L'Art de la Navigation Modèle : Conception et Performance des Voiliers Borda et Autres

L'univers des voiliers modèles, dont les créations Borda font partie, est un domaine où la compréhension des principes d'hydrodynamisme et d'aérodynamisme est cruciale pour atteindre des performances optimales. La conception de ces petites embarcations, qu'elles soient destinées au jeu ou à la collection, implique des choix techniques significatifs qui influent directement sur leur comportement sur l'eau.

Typologies des Modèles : Séries SY et MK

Les modèles de voiliers jouets se distinguent par des caractéristiques de conception variées, chacune ayant un impact sur la navigabilité. La série SY, par exemple, se distingue par une coque pleine, un pont peint et l'absence de gouvernail. Cette série se décline du modèle SY 00 de 5 pouces au SY7 Ocean Star de 24 pouces, ce dernier valant une fortune car extrêmement rare en raison de sa taille et de sa faible production. Cependant, les SY naviguent comme des enclumes, une conséquence de leur coque pleine et de leur conception générale qui les rend moins agiles et moins performants face au vent.

En contraste, la série MK, également connue sous le nom d'Endeavour, possède un pont verni, un gouvernail et une coque creuse. Cette série ne comporte que quatre modèles, allant du Endeavour I de 12 pouces au Endeavour IV de 18 pouces. Les MK, grâce à leur coque creuse et la présence d'un gouvernail, voguent correctement, offrant une meilleure maniabilité et une plus grande aptitude à suivre un cap. Néanmoins, leur performance reste inférieure à celle de l'Ailsa, un autre modèle de référence pour sa qualité de navigation. Ces distinctions illustrent les compromis et les choix de conception qui déterminent le caractère et les aptitudes de chaque série de voiliers modèles.

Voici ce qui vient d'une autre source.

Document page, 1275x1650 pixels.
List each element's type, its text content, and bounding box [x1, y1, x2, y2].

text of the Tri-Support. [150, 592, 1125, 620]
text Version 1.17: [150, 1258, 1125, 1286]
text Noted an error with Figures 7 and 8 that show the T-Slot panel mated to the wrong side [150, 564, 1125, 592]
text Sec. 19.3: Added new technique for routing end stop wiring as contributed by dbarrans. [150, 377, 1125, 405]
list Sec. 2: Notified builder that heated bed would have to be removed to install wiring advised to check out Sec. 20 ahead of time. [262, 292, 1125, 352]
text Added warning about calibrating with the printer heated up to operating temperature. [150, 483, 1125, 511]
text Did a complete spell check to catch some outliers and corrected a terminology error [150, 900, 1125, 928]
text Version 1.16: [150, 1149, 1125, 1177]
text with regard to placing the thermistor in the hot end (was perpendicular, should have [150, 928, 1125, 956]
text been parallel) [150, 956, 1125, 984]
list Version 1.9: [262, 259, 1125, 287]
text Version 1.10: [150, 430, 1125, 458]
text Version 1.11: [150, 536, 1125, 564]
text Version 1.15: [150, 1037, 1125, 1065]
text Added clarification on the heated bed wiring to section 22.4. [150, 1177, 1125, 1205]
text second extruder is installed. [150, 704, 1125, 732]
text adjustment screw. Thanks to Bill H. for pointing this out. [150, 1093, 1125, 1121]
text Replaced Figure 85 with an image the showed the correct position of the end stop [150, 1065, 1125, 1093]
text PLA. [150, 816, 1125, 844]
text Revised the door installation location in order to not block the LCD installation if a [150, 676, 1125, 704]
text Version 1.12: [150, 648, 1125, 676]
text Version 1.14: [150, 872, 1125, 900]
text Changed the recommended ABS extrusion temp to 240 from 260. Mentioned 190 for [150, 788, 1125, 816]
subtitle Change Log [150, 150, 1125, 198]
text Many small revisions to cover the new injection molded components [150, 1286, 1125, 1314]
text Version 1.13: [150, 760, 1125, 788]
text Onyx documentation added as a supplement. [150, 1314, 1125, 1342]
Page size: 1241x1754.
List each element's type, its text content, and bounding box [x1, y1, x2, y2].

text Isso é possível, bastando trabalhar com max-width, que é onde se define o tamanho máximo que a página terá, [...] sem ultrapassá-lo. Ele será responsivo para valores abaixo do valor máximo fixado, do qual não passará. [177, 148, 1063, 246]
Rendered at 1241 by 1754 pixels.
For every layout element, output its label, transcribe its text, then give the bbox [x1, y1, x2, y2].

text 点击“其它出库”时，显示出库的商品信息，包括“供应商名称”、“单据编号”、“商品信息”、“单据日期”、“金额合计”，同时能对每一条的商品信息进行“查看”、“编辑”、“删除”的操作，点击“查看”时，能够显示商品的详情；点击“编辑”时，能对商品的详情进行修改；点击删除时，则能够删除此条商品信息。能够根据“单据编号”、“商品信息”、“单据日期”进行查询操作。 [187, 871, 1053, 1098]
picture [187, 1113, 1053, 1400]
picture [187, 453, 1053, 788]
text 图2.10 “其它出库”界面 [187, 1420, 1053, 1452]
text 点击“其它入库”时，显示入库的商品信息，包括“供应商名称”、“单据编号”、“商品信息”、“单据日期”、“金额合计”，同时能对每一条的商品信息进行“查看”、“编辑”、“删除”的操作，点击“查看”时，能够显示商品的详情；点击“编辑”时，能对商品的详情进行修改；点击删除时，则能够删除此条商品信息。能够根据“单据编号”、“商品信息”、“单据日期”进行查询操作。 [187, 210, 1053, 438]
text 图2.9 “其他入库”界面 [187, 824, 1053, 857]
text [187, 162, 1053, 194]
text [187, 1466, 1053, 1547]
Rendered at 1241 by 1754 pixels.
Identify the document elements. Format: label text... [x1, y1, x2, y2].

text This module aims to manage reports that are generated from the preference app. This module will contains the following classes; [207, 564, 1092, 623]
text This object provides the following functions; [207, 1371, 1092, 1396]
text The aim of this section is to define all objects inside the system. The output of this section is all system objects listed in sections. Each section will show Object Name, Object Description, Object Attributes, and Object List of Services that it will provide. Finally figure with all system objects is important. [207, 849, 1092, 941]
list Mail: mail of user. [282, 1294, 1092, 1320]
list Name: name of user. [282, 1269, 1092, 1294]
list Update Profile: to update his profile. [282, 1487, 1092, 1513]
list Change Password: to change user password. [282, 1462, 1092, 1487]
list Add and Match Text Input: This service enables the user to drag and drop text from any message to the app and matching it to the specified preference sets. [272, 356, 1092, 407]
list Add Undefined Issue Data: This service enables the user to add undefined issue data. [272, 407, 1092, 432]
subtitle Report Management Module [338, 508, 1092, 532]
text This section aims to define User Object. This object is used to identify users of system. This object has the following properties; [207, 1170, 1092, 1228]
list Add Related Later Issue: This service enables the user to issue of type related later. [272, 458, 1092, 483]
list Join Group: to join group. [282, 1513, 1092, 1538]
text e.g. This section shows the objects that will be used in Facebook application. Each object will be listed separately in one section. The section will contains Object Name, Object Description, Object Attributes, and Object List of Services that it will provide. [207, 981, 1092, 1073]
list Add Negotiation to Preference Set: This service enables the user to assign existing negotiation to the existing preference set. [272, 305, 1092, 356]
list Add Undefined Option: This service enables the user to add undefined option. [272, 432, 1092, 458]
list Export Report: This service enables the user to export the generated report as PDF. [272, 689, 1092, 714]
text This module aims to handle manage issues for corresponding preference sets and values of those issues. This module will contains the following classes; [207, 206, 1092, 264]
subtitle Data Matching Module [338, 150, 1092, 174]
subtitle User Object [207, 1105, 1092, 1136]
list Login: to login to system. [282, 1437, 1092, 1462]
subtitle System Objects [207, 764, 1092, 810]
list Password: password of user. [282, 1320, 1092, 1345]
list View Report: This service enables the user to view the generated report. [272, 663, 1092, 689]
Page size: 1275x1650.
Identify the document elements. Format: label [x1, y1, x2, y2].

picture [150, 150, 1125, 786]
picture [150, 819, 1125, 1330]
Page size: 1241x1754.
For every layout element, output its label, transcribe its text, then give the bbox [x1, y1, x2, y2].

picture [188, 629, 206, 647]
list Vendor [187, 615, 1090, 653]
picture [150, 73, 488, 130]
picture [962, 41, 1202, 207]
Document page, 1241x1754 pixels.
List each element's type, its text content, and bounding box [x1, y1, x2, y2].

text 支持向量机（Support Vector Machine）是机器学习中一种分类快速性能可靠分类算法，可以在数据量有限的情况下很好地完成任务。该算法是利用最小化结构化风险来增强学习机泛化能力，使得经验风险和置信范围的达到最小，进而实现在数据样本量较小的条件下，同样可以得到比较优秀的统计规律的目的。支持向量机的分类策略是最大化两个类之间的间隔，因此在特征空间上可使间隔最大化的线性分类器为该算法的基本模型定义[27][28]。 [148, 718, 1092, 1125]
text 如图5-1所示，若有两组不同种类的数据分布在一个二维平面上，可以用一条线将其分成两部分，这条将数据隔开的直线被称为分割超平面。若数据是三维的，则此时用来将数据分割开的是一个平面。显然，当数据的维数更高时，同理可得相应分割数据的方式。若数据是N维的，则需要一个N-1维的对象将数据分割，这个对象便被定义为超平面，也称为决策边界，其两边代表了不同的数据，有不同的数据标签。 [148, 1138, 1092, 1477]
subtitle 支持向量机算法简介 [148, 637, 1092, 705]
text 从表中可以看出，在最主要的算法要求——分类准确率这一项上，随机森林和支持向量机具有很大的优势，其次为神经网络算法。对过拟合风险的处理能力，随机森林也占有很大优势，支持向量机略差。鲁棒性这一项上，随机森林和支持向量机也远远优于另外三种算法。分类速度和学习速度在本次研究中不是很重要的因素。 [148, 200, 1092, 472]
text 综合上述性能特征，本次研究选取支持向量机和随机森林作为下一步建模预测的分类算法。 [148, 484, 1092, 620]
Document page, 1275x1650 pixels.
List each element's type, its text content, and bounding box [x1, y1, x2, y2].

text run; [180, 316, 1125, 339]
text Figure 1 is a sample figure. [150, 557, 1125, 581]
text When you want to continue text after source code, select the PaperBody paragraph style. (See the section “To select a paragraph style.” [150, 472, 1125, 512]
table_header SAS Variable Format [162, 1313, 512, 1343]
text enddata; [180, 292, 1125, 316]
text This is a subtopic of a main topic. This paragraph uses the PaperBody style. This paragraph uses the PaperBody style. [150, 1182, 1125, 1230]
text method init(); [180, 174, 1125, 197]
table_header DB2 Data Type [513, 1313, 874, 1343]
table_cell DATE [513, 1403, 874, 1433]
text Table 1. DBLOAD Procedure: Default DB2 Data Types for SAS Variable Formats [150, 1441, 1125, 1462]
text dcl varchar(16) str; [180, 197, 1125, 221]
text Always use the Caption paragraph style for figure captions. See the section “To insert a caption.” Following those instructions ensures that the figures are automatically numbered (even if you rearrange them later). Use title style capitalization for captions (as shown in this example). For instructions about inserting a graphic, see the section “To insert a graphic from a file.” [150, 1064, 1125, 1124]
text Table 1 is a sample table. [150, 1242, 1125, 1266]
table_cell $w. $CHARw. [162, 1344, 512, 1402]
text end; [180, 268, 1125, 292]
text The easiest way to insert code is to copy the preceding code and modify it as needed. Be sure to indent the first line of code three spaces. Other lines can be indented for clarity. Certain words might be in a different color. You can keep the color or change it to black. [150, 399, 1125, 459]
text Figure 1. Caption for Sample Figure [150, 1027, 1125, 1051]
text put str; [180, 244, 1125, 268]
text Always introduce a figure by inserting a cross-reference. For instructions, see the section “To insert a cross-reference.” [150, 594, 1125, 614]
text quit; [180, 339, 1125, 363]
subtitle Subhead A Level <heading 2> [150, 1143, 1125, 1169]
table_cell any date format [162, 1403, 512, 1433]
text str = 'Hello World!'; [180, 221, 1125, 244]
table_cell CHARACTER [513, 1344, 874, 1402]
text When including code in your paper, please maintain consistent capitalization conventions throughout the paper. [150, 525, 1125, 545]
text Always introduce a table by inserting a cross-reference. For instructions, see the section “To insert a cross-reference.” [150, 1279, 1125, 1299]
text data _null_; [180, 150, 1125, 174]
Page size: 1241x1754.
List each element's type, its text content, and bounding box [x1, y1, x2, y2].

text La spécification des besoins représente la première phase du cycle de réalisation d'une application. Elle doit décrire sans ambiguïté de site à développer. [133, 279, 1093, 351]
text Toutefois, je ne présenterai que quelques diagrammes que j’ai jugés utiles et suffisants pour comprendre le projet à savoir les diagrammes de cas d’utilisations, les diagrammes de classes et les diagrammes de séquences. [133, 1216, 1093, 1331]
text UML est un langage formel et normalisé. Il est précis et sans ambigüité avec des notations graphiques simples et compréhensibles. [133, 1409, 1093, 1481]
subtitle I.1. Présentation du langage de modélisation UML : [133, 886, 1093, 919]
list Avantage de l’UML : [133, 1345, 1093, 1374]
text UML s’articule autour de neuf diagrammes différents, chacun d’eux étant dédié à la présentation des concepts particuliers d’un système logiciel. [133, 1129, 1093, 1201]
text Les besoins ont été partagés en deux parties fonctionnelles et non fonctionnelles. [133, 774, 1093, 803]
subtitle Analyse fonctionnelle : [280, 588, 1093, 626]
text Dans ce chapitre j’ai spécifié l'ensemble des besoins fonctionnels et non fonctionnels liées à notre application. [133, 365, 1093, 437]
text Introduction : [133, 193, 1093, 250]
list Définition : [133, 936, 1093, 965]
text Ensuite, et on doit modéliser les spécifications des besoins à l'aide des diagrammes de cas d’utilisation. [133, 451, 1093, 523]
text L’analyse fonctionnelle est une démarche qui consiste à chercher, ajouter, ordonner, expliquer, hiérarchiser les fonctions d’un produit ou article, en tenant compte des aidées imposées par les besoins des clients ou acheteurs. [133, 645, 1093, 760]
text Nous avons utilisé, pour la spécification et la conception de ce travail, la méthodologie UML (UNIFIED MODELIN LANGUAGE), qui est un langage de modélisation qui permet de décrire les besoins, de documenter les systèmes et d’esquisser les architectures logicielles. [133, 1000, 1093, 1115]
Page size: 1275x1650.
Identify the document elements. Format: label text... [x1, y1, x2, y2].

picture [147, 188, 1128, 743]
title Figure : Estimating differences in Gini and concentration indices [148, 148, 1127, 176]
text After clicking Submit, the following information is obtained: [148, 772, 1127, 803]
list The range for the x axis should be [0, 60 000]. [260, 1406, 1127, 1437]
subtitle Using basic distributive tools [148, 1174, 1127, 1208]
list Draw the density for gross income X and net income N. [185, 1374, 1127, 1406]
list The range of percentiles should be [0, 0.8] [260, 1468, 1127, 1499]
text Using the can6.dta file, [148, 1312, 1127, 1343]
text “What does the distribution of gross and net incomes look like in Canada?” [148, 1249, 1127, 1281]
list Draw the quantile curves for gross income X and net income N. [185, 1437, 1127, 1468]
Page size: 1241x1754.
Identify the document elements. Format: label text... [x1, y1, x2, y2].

L'Importance Cruciale du Lest et de la Voilure

Pour qu'un voilier modèle navigue élégamment sur les flots, la relation entre le lest et la voilure est fondamentale. Avec un coefficient de lest de 55%, les bateaux des collectionneurs ou fabricants modernes doivent bien se comporter à la brise, indiquant une excellente stabilité même par vent fort. Cependant, d'origine, les coefficients de lest des modèles historiques étaient souvent bien inférieurs : le Tirot 503 est à 22%, le Star SY5 et le Borda VG50 à 28%, et les Star MK3 et 4 à 34%. Ces valeurs montrent une tendance à des bateaux moins lestés, ce qui, si la voilure n'est pas adaptée, peut compromettre leur stabilité. Il est intéressant de noter que la quille de l'Ailsa n'a pas été démontée pour peser le lest, par crainte de l'endommager, mais à l'estime, il se rapproche plus des 55% de lest, ce qui expliquerait en partie ses qualités de navigation supérieures.

Si l'on ne veut pas exagérément augmenter la profondeur de la dérive - imaginant difficilement nos voiliers munis d'une dérive sabre de type classe M ou IOM, souvent associées à des voiliers de compétition - il faudra réduire la voilure. L'objectif est de permettre au bateau de naviguer au moins jusque force 2 sans se vautrer, c'est-à-dire sans chavirer de manière inélégante. Il est vrai que nos voiliers, comme ceux de grandeur, ont toujours une allure et une force de vent préférentielles. Cependant, il n'est pas séant qu'ils se trempent le bout de la bôme dans l'eau, même par forte chaleur, une image qui souligne la recherche d'une navigation élégante et maîtrisée, indépendamment des conditions.